THE
HUNTED AND THE HAUNTED
No animals were harmed in the writing of this article
The
first light whiskering from the vent. The first warbles from the gum trees. Time
for the hunt! Well maybe … let’s give it another hour.
You
hope to always have something simmering or simpering. Just waiting for you to
sit down in your antique writing room or under your burgeoning apple tree,
daffodils at your feet (oh sorry wrong season), puppies vying with your
computer for your lap. This is when the routines work well. All day writing
because you have found a sugar daddy/mammy (dream on). Or failing that writing
feet up on your desk because your employer upon discovering you are a poet, has
decided you should be sponsored this way (dream on). Or failing that, how about
two hours first thing in the morning even if it means getting up at cock’s crow
before all the babies awaken (not me – I dream on). Or two hours late evening
after the working day, the homeworks sorted and teens thinking about bed (still
dreaming). Or in the middle of the night, when everyone else is asleep
(dreaming on). Except for another poet somewhere and the possums playing tag on
the roof. Or just an hour in the car while the child or the spouse is playing
sport (dreams of extra playoffs and injury times). For many it’s a notebook
pulled out of the pocket or the shoulder bag at a bus stop or the traffic
lights or leaning on the trolley in the supermarket. If you do it …routinely
enough it works.
What
if nothing is simmering or simpering! That’s when you go on the hunt. You can’t
wait for something to happen to you or around you, to set you thinking and
feeling, then creating and writing. You salivate at the thought of it. As
someone once said as our local ‘real’ butcher carved the requested order in
front of him: ‘I can feel my canines growing.’ You go on road trips, stand on
the edge of cliffs, take a helicopter joyride, hang out in unseemly company
(sometimes other poets), slice bread without your safety gloves, apply for a
residency preferably in a country more turbulent than your own.
On the
way to the Calcutta Book Fair I sat beside a pastor returning to India to do
good works.
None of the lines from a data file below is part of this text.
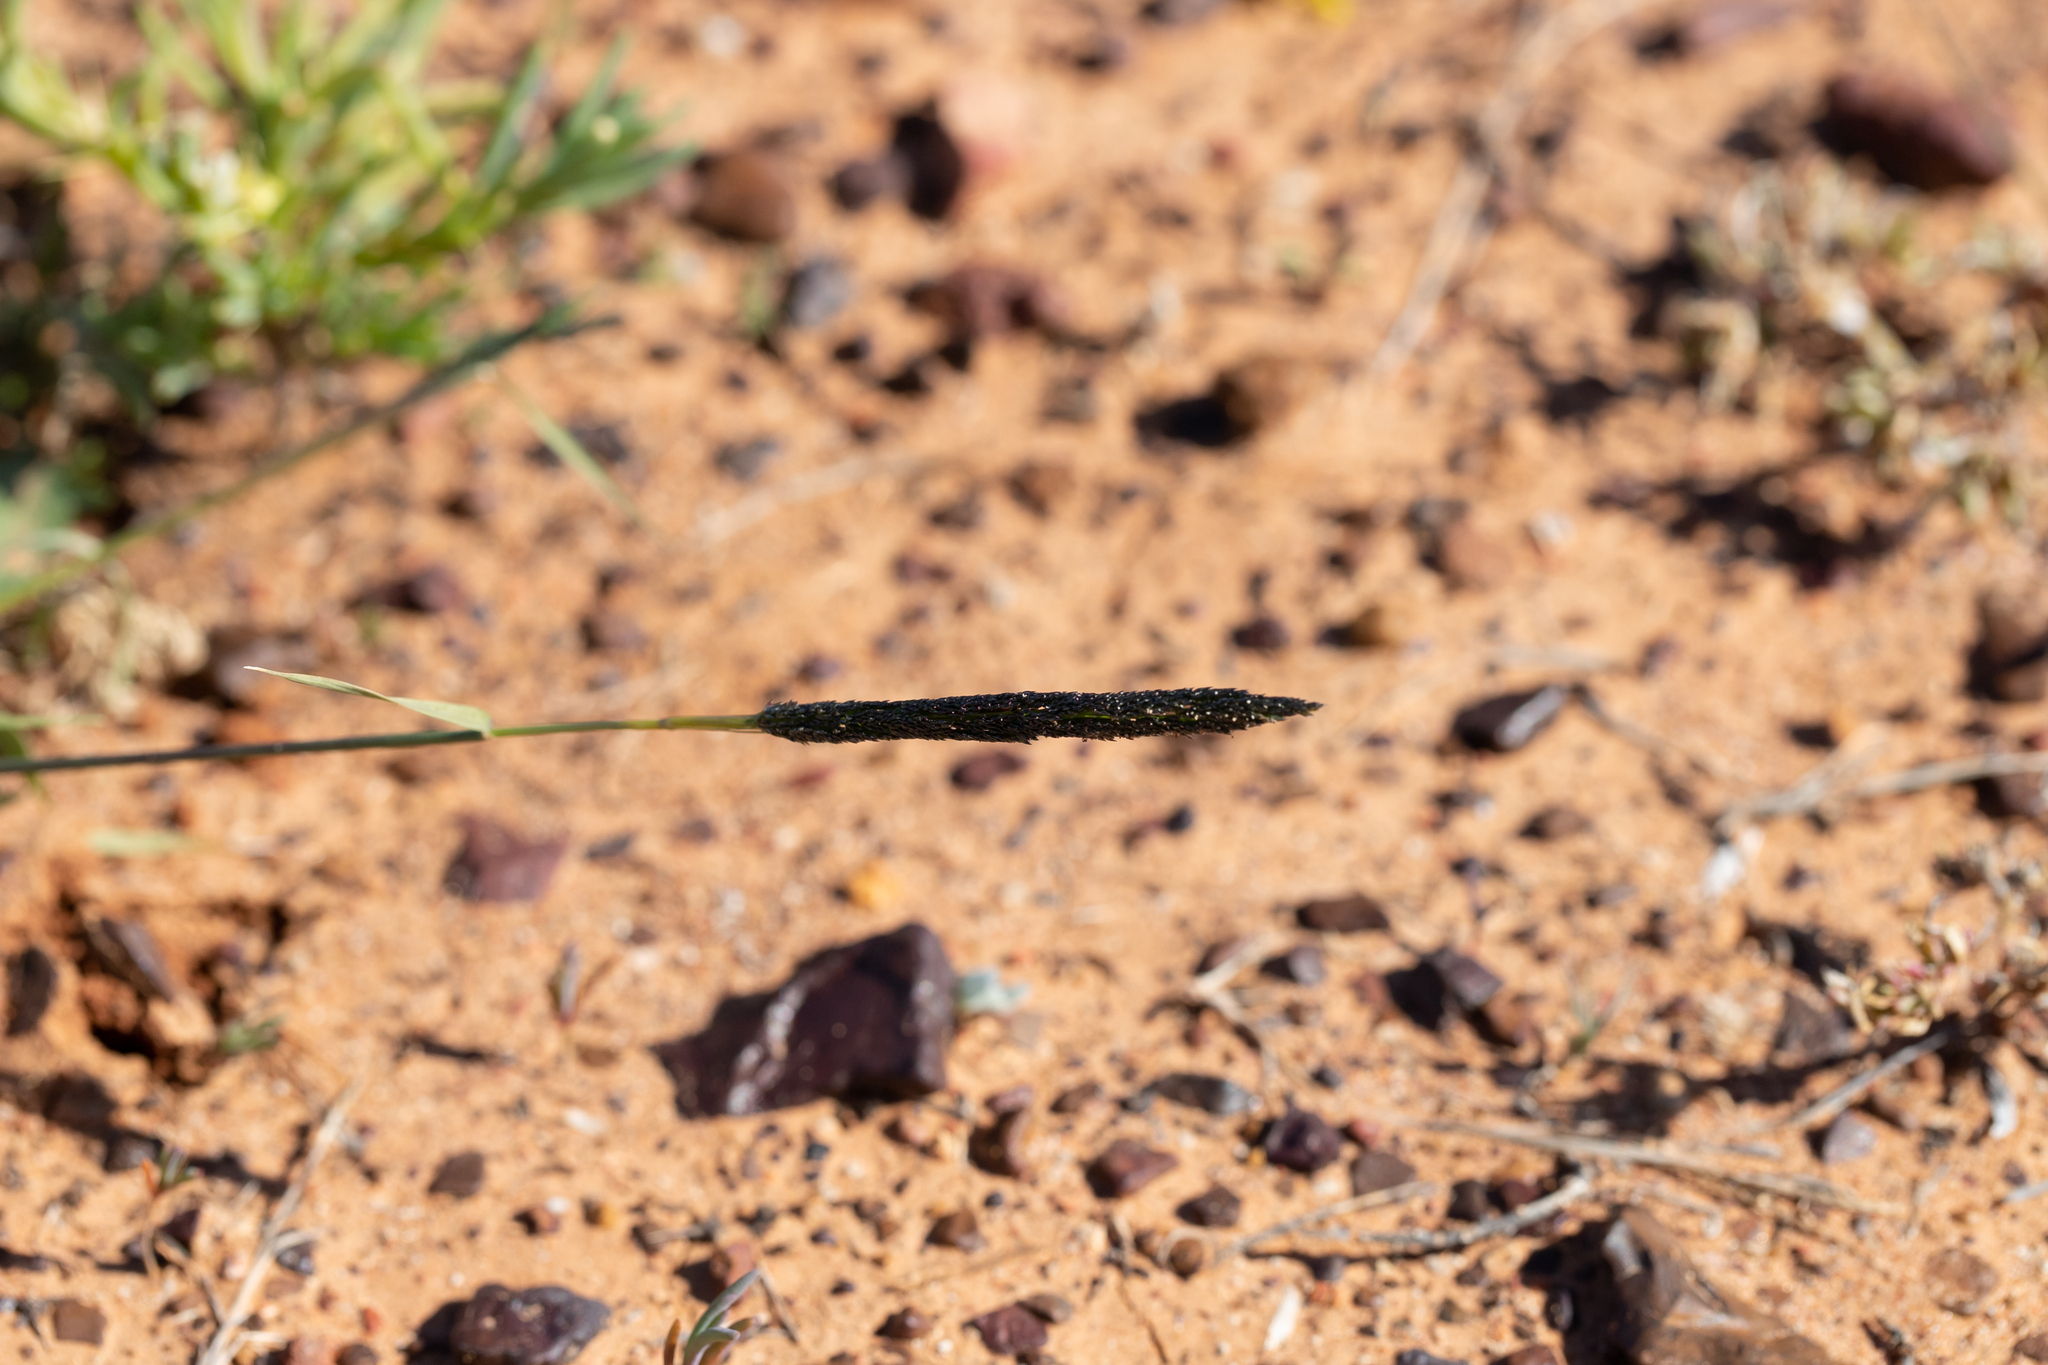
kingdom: Plantae
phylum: Tracheophyta
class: Liliopsida
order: Poales
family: Poaceae
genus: Sporobolus
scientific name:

He told me about the cleverness of elephants. How night after night
the hunters waited, guns at the ready (legal at the time!), for rogue elephants
to again raid the village they were helping. Only when they’d given up, slept
one night, did the elephants reappear. Silently they consumed everything
eatable including the straw roof above the hunters’ heads.
From
that chance meeting I gained a micro poem (the elephants that got away) and a
curiosity about the history of the Overland Telegraph and the Murray-Darling
Basin. I’d shared my flight with a descendant of Sir George Murray. Of course I’ve also found poems sipping
coffee in Civic or chatting to people at bus stops in places like Narrabundah
and the Yass Valley.
The
poem that happens to someone else can be a tough call. The hunt takes you to
the unsavouriness of the evening news, the daily papers, the internet. The
horror stories haunt you. Sometimes you do write poems about them. You even
have them published. You struggle with whether you have done the person or the
issue justice. You struggle with whether you should write them in the first
place. After all they are other people’s stories, and you, the clichéd vulture,
circling overhead.
Then
the public readings. You look at the faces. Everyone has their own story their
own struggle. They may have already seen the news too. You think you should
write more poems about the beauty of the environment, the good humouredness of
the human race. Brighten people’s day. You ask yourself what does it do writing
this poem, reading this poem? Sometimes you skip the poem about domestic
violence and read the silly one about bra advertising. Or the vegie burger poem
instead of the one about asylum seekers suffocating in the back of a truck, or
the mass killings or the FGM. No beating vulture wings. No new collective pain.
Something
doesn’t sit quite right. You are at pains with it. You turn to Susan Sontag’s Regarding
the Pain of Others (p.102, Penguin Books, 2003). ‘Let the atrocious images haunt us.’ Even the tokens
are vital. So - every effort, every
poem that even touches on the confronting image, the difficult subject. The
single disturbing line. The only disturbing poem read at an event.
In some
countries the poets are in prisons. Here, the
poet’s struggle is such a small one.
Ink
up. Go to the edge. Write. Publish. Read. Poets one and all.
--
This article was first published in the February 2013 issue of ACTWrite by the ACT Writers Centre, Canberra. Poems referenced are published in Six Hundred Dollars (PressPress), Two Lips Went Shopping (Spinifex Press) and Stop Your Cryin (Island Press).